Quelques temps après, une fois éclairci ce « lapsus » et avec l’intervention d’organismes de protection judiciaire, il s’est rendu compte qu’il avait été mis à la retraite le 11 mars 1987, conformément à un rapport d’une commission médicale qui l’a décrit comme « une personnalité psychopathe hystérique présentant des états d’âmes », ce qui lui interdisait de poursuivre sa carrière dans l’institution.

Ces examens n’ont jamais été réalisés et il n’existe aucun dossier d’une quelconque anomalie psychologique dans le dossier professionnel de l’ancien détective.

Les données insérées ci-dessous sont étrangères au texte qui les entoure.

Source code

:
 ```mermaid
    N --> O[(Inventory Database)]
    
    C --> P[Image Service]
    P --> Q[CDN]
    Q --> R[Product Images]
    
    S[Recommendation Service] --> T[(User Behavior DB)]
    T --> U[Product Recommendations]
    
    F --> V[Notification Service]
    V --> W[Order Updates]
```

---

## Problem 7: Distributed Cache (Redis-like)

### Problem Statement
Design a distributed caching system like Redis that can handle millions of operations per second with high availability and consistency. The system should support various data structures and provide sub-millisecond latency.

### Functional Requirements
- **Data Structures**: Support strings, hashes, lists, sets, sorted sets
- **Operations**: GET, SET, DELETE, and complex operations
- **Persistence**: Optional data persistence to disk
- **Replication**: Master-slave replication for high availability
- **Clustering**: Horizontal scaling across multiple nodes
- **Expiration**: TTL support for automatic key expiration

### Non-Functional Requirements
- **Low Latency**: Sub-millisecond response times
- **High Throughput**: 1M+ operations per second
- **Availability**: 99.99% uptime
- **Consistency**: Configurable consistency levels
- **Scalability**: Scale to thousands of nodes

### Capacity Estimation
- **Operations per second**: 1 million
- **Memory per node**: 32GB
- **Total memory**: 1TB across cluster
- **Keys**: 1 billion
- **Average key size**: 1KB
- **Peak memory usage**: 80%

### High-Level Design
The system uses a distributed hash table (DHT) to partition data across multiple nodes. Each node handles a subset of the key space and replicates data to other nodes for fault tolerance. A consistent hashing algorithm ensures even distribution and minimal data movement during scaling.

Aujourd’hui, l’instruction nº37.340-A8, est entre les mains de la juge Susana Tobar, de la 2ème Chambre de Cour Pénale de Calama. Les dossiers accumulés se composent de différentes archives et il est à espérer que l’arrivée de nouveaux documents permettra d’élucider ce cas. Le combat de l’ancien détective est d’essayer de savoir ce que sont devenus les ossements qu’il a donné à son supérieur hiérarchique direct, retrouver ses droits en tant que travailleur et établir qui furent les responsables des actes qui ont failli lui coûter la vie dans cette confusion.

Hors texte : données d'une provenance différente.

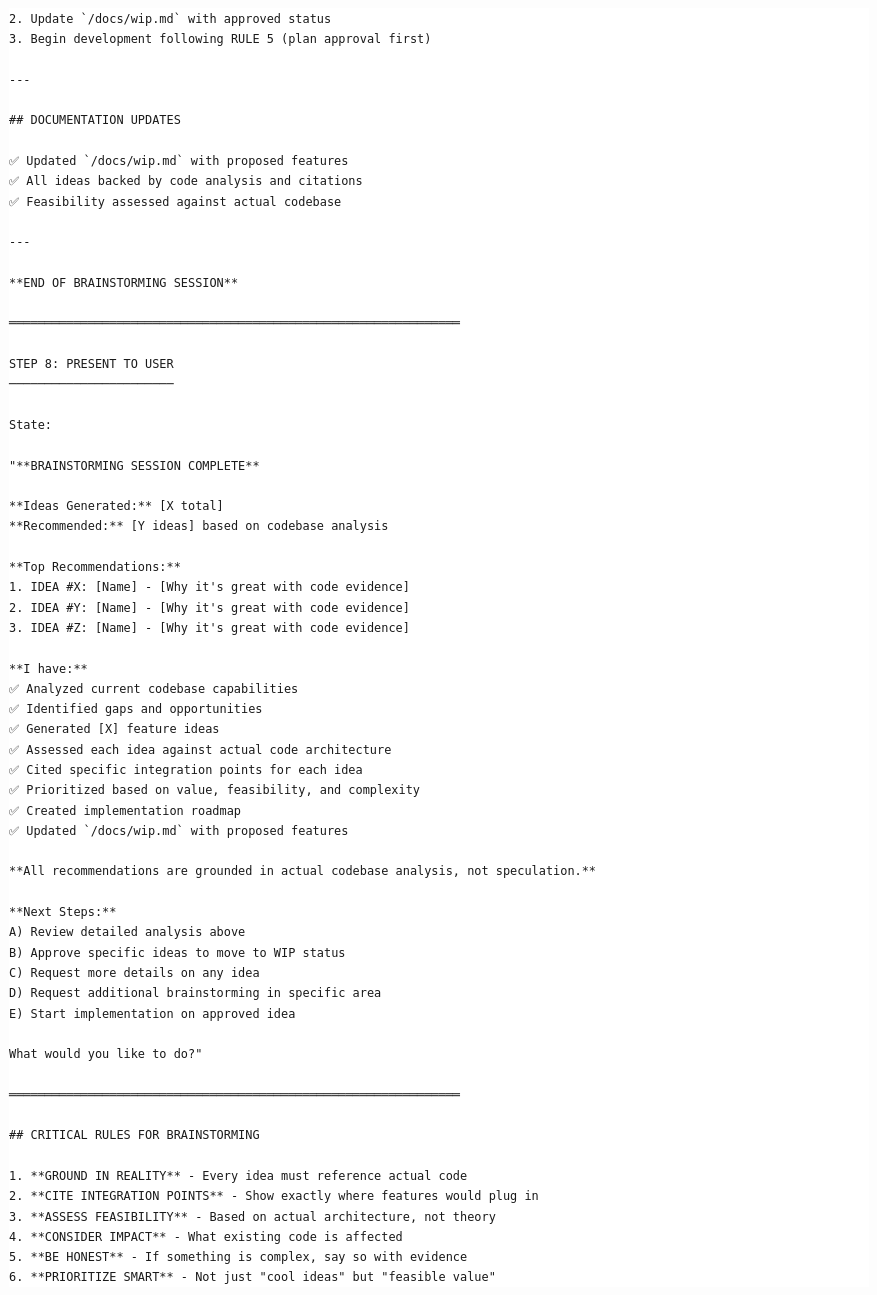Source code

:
 ```
2. Update `/docs/wip.md` with approved status
3. Begin development following RULE 5 (plan approval first)

---

## DOCUMENTATION UPDATES

✅ Updated `/docs/wip.md` with proposed features
✅ All ideas backed by code analysis and citations
✅ Feasibility assessed against actual codebase

---

**END OF BRAINSTORMING SESSION**

═══════════════════════════════════════════════════════════════

STEP 8: PRESENT TO USER
───────────────────────

State:

"**BRAINSTORMING SESSION COMPLETE**

**Ideas Generated:** [X total]
**Recommended:** [Y ideas] based on codebase analysis

**Top Recommendations:**
1. IDEA #X: [Name] - [Why it's great with code evidence]
2. IDEA #Y: [Name] - [Why it's great with code evidence]
3. IDEA #Z: [Name] - [Why it's great with code evidence]

**I have:**
✅ Analyzed current codebase capabilities
✅ Identified gaps and opportunities
✅ Generated [X] feature ideas
✅ Assessed each idea against actual code architecture
✅ Cited specific integration points for each idea
✅ Prioritized based on value, feasibility, and complexity
✅ Created implementation roadmap
✅ Updated `/docs/wip.md` with proposed features

**All recommendations are grounded in actual codebase analysis, not speculation.**

**Next Steps:**
A) Review detailed analysis above
B) Approve specific ideas to move to WIP status
C) Request more details on any idea
D) Request additional brainstorming in specific area
E) Start implementation on approved idea

What would you like to do?"

═══════════════════════════════════════════════════════════════

## CRITICAL RULES FOR BRAINSTORMING

1. **GROUND IN REALITY** - Every idea must reference actual code
2. **CITE INTEGRATION POINTS** - Show exactly where features would plug in
3. **ASSESS FEASIBILITY** - Based on actual architecture, not theory
4. **CONSIDER IMPACT** - What existing code is affected
5. **BE HONEST** - If something is complex, say so with evidence
6. **PRIORITIZE SMART** - Not just "cool ideas" but "feasible value"
```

Il faut savoir également que de ceux qui participèrent à la découverte ce jour-là , il ne reste que lui, puisque l’étudiant en archéologie, le neveu de Marré, a disparu sans laisser d’adresse, le « Negro » est mort il y a quelques années et José Alarcón dit ne se souvenir de rien, alléguant des problèmes psychologiques qui l’empêchent d’être un témoin sérieux. Il continue néanmoins à vivre dans son appartement à Santiago, très près de l’immeuble de la Criminelle.

De plus, explique Daza, dans la zone, on a trouvé 14 corps, mais le nombre total pourrait atteindre 28.